Africa-Press – Djibouti. Ne pas toucher. Contempler, mais ne rien perturber. La réserve naturelle nationale de Cerbère-Banyuls ( Pyrénées-Orientales) ne se visite qu’avec palmes, masque et tuba, le long d’un sentier sous-marin strictement balisé. L’oursin violet et le corail rouge figurent parmi les 539 espèces recensées de ce milieu d’une richesse exceptionnelle. Entre 15 et 30 mètres de fond, les herbiers de posidonies abritent sars, daurades et saupes.
Un spectacle rare: cinquante et un ans de protection totale ont généré un écosystème complet, qui tranche avec les fonds voisins où les poissons sont surpêchés et les posidonies arrachées par les ancres des bateaux. Cela donne aux apnéistes d’aujourd’hui une petite idée de la Méditerranée d’autrefois. Et de l’ampleur des efforts à entreprendre pour protéger réellement 30 % des espaces marins, un objectif sur lequel s’est engagée la communauté internationale lors de l’adoption de l’accord de Kunming-Montréal, en décembre 2022.
━━━
▸ Travail demandé
Indiquez si chacune des affirmations suivantes concorde avec le texte sur la réserve de Cerbère-Banyuls, en répondant par oui ou par non et en citant les mots décisifs du texte : (a) la réserve ne se visite qu'équipé de palmes, d'un masque et d'un tuba ; (b) la réserve bénéficie d'une protection totale depuis cent ans ; (c) l'accord de Kunming-Montréal a été adopté en décembre 2022.

▸ Données fournies
━━━
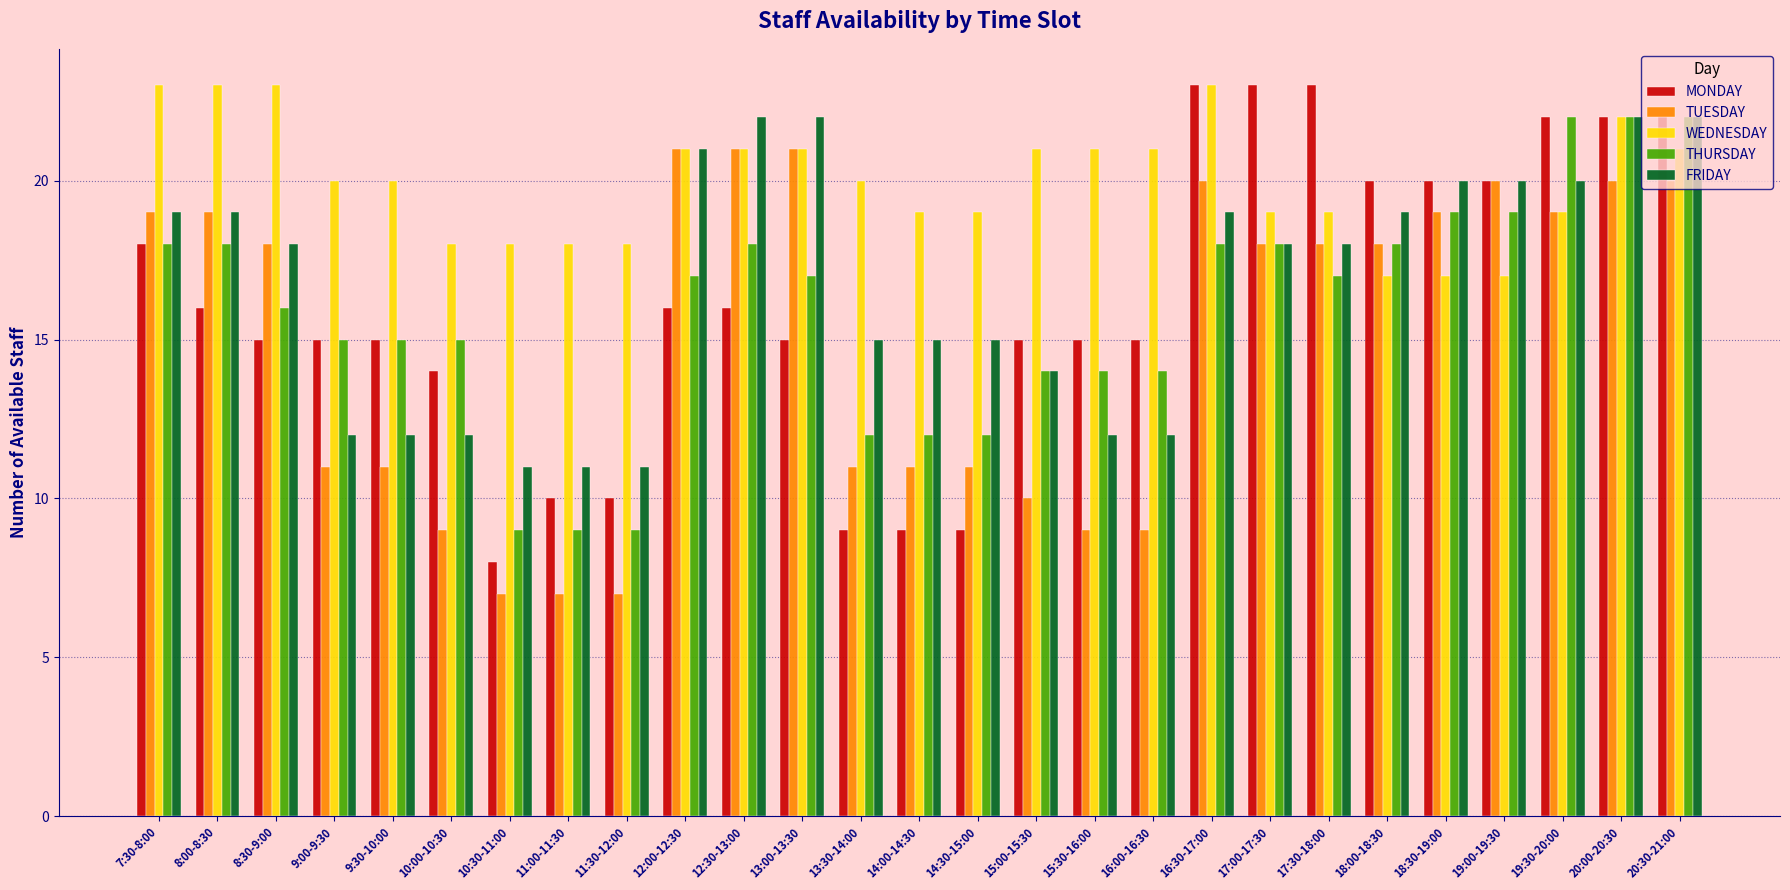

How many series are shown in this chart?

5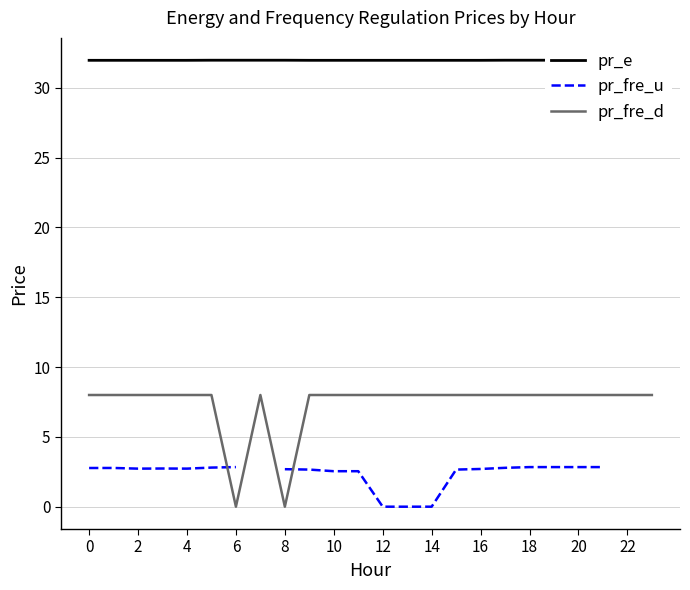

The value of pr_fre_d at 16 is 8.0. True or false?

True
━━━
▸ Corrigé
(a) Oui : « ne se visite qu’avec palmes, masque et tuba ».
(b) Non : « cinquante et un ans de protection totale ».
(c) Oui : « lors de l’adoption de l’accord de Kunming-Montréal, en décembre 2022 ».